Source text:
--------
But with ye, the result of a supposed feverish month of creation exposed at an exclusive listening party in the Wyoming countryside that adorns the album cover, his solipsism is complete. “Even if, publicly, I lack the empathy / I ain’t finna talk about it, ’nother four centuries,” West tells someone, maybe his wife, on his treacly “gentle mental” confessional “Wouldn’t Leave.” He doesn’t owe his wife any more of an explanation for his behavior than he’s already given her, just as he doesn’t feel like he owes any of us an explanation for all the dangerous faux pas he’s been spouting. The rest of the voices on the track lean back with identical self-satisfaction, PARTYNEXTDOOR crooning as if he’s taunting us on the vast, middle American, middle-of-nowhere schoolyard where Kanye West does what Kanye West wants. Jeremih is also here.

On his eighth solo album, Kanye West sets the standard by which ye must be judged, announcing a brisk five-album release schedule as evidence of his brilliant Kerouacian spirit. Everything on his terms, he reminds us (“Let me make this clear, so all y’all see / I don’t take advice from people less successful than me”), so we accept ye, even though it is West’s worst, an exceptionally mediocre album. Still, if we didn’t accept ye, he wouldn’t know the difference (unless he and Kim Kardashian lost a lot of money, but that won’t happen). We accept the lackluster slam poetry of “I Thought About Killing You” and we even don’t seem to mind that he never cleared the Kareem Lofty sample, or that his precision as a producer—perhaps the only thing about his career that’s matured—means this would be a warmer song were it wordless. “If I was tryin’ to relate it to more people / I’d probably say I’m struggling with loving myself,” he explains, knowing he wouldn’t mean it, because we accept how powerfully Kanye West loves himself.
--------
Records shown:
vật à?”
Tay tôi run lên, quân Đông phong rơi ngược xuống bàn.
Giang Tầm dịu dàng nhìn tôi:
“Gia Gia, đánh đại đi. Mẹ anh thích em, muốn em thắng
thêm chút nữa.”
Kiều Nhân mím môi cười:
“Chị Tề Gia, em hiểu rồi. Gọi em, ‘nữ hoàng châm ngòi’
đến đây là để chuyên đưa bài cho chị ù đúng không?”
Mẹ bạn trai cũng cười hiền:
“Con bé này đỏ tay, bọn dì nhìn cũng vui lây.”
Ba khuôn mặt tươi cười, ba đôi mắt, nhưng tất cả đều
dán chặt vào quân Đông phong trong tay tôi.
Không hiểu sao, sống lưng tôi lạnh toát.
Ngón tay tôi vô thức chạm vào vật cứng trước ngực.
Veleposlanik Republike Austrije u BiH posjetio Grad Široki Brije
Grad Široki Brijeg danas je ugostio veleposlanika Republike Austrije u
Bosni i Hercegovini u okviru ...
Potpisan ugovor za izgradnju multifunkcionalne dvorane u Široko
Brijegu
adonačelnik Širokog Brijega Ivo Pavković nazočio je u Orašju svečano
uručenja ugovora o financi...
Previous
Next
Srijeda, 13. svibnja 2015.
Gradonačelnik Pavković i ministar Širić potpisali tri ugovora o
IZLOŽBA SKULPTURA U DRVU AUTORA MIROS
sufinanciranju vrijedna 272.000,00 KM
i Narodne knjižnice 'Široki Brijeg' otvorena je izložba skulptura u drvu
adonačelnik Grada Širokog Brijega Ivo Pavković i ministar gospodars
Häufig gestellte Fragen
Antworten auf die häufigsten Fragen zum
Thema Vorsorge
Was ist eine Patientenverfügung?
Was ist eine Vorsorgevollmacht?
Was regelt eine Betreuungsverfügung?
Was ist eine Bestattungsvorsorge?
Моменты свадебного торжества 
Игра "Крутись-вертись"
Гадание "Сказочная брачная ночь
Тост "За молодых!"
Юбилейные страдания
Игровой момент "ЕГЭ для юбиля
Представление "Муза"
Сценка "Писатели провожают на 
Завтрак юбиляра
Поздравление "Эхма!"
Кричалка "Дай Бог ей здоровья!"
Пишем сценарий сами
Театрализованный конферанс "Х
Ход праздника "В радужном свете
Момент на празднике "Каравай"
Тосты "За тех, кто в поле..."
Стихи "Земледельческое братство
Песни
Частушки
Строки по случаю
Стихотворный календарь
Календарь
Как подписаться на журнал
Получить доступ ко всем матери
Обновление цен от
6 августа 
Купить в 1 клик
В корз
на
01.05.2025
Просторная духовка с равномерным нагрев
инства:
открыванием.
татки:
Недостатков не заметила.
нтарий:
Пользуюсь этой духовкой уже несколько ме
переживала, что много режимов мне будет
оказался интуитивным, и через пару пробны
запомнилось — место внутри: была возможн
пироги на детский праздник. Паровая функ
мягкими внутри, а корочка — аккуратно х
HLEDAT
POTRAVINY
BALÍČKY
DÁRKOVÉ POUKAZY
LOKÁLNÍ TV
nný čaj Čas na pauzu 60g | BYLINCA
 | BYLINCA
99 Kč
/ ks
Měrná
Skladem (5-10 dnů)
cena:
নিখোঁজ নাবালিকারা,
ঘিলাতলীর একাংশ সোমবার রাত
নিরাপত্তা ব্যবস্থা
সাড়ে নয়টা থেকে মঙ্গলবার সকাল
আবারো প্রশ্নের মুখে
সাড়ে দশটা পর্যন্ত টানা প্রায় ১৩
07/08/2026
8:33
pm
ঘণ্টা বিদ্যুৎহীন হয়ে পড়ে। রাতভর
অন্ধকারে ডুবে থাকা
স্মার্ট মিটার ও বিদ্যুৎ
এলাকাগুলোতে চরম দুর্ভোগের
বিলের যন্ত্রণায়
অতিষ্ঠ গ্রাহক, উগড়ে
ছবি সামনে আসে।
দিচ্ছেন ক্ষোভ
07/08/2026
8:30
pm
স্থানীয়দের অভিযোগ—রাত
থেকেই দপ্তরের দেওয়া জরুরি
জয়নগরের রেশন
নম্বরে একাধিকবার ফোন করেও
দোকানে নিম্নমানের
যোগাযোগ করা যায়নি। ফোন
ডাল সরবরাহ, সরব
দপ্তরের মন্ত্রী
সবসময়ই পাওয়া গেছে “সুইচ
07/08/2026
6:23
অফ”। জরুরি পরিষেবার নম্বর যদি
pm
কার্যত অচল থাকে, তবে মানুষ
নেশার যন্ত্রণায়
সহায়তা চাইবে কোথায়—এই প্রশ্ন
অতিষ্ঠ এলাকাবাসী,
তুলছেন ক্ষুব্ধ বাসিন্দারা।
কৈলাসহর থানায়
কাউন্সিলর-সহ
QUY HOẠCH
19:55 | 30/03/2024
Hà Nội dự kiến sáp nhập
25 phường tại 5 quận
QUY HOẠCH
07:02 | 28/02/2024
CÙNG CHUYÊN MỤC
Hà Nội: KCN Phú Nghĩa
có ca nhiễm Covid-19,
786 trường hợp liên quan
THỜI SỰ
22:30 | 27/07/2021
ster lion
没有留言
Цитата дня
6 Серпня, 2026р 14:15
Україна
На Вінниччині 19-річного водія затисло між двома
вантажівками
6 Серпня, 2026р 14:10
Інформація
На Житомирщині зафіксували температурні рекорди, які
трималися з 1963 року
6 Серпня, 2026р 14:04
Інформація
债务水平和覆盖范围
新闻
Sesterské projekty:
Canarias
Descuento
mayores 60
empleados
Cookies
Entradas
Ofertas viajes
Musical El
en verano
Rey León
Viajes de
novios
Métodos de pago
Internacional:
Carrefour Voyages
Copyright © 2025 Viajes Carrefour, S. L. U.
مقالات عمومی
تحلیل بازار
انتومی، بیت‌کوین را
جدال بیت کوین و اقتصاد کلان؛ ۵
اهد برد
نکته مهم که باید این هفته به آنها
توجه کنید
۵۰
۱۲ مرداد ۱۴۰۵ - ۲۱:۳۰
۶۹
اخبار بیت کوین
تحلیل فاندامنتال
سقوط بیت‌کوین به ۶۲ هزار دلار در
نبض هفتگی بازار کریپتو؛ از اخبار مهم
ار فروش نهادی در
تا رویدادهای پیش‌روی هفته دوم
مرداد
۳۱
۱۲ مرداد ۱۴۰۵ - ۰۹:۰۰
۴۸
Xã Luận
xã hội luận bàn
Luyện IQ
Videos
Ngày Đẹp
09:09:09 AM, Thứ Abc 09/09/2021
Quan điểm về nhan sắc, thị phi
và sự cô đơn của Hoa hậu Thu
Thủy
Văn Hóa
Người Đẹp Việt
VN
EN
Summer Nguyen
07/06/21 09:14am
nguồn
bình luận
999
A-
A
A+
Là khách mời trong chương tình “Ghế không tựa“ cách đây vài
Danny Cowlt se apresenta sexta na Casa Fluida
--------
Job A: In the review of Kanye West's album ye, which sample does the writer say West never cleared?
Job B: Rewrite the records from the first line through the line containing "đỏ tay, bọn", with "Đông phong" replaced by "Tây phong" and everything else unchanged.

Response A: The Kareem Lofty sample.

Response B:
vật à?”
Tay tôi run lên, quân Tây phong rơi ngược xuống bàn.
Giang Tầm dịu dàng nhìn tôi:
“Gia Gia, đánh đại đi. Mẹ anh thích em, muốn em thắng
thêm chút nữa.”
Kiều Nhân mím môi cười:
“Chị Tề Gia, em hiểu rồi. Gọi em, ‘nữ hoàng châm ngòi’
đến đây là để chuyên đưa bài cho chị ù đúng không?”
Mẹ bạn trai cũng cười hiền:
“Con bé này đỏ tay, bọn dì nhìn cũng vui lây.”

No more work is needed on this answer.